スピードランナーを数多く擁する強豪校、明治大も、3強の一角を崩せる可能性のあるチームです。箱根エントリーメンバー中上位10人の10000mの平均タイムは東洋大、駒澤大、早稲田大に次ぐ4位という記録を持っており、今シーズンは全日本で3位に入っています。チームの主軸は、大六野秀畝、有村優樹、文元慧、八木沢元樹といった3年メンバーで、特に1区を得意とする文元とエース区間を走れる大六野の存在は序盤の流れを作るために欠かせません。同じく3年の山田速人や2年の横手健、全日本7区区間賞の木村慎といった有力メンバーもおり、山には6区区間賞候補筆頭の広瀬大貴がいます。

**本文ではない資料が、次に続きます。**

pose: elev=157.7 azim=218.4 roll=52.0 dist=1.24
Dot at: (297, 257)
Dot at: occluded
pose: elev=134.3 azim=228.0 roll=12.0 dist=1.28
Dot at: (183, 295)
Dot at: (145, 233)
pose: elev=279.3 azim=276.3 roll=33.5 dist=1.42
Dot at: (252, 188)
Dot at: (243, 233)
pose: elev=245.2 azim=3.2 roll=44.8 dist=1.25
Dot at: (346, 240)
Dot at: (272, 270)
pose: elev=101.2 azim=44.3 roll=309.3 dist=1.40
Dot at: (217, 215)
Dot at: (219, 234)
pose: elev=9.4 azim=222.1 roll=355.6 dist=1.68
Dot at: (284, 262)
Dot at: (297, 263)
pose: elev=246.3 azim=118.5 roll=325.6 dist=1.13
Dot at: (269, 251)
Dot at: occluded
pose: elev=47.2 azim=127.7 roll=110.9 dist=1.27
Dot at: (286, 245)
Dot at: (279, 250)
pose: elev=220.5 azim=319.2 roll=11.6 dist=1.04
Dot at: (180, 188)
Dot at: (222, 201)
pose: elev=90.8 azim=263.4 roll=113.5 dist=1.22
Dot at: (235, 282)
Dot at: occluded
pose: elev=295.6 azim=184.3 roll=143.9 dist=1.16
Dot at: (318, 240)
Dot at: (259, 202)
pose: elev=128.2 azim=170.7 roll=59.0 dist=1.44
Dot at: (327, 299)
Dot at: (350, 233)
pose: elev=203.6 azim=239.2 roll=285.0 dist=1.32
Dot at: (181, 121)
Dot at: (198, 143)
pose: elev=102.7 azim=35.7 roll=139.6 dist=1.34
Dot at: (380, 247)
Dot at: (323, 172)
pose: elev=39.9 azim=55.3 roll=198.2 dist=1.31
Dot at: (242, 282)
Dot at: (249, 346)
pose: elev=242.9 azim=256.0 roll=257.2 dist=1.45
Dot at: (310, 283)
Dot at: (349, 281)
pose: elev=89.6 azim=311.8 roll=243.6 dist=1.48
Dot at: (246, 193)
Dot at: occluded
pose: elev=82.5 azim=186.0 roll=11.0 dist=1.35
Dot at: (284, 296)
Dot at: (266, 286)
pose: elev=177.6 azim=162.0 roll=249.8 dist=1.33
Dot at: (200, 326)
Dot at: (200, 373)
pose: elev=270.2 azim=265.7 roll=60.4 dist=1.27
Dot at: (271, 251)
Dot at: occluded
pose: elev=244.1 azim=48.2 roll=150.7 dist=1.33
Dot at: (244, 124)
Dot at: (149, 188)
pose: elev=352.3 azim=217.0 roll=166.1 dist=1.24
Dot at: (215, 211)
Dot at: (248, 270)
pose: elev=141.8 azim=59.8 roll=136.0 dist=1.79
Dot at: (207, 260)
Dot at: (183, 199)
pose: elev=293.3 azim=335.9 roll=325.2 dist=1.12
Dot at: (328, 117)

前回は9、10区でまさかの大ブレーキがありましたが、各選手が崩れることなく走る事が出来れば、3位以内に入る可能性は十分あります。

下級生の勢いを力に変えたい青山学院大

かつての出岐のような大エースは不在ながら実力のある選手が数多く揃う青山学院大は、その勢いに安定感が加わればかなり面白い存在です。今シーズンは2年生エースの久保田和真を故障で欠きながら、出雲5位、全日本6位と上位に定着し、選手層の厚さをみせています。2年の神野大地小椋裕介、ルーキーの一色恭士といった下級生の勢いと、前回8区区間賞の高橋宗司、高島平ロードレース優勝の石田駿介、それに竹内一輝、藤川拓也といった3,4年メンバーの安定感がかみ合えば、上位に食い込んでくるかも知れません。

2人のエースが強力な山梨学院大

2年のケニア人留学生エノック・オムワンバと3年の井上大仁という2人のエースが強力な山梨学院大学も勢いのあるチームです。箱根の予選会では、オムワンバが1位、井上が5位と好記録を出しチームは全体の2位で箱根出場を決めました。全日本では2区でエース井上が区間新記録(大迫、山中と同タイム)の快走で流れを作ると、兼子侑大、森井勇磨、阿部竜巳らが好位置でアンカーのオムワンバにつなぎ、5位まで順位を押し上げています。エースが序盤で良い流れを作り、全日本のようにうまく繋いで行ければ、上位に食い込む可能性は十分にあります。

エースの復活で勢いにのる法政大

前回は予選会8位通過ながら往路5位、総合9位と大健闘した法政大には、勢いのある3年の西池和人と登りが得意な関口頌吾がいます。高校時代には世代トップだった西池も1,2年のときは故障に苦しみましたが、出雲1区3位、全日本2区5位と快走し、上尾シティハーフでも1時間2分36秒の2位とその勢いは止まりません。前回5区区間2位の快走をみせた関口は、ひたひたと走るピッチ走法が特徴的で、強さと安定感を兼ね備えた選手。チームには、3年の黒山和嵩や4年の田井慎一郎、田子祐樹といった有力選手がいます。西池が主要区間で流れを作り、好位置で関口に繋ぐことが出来れば、上位も一気に見えてきます。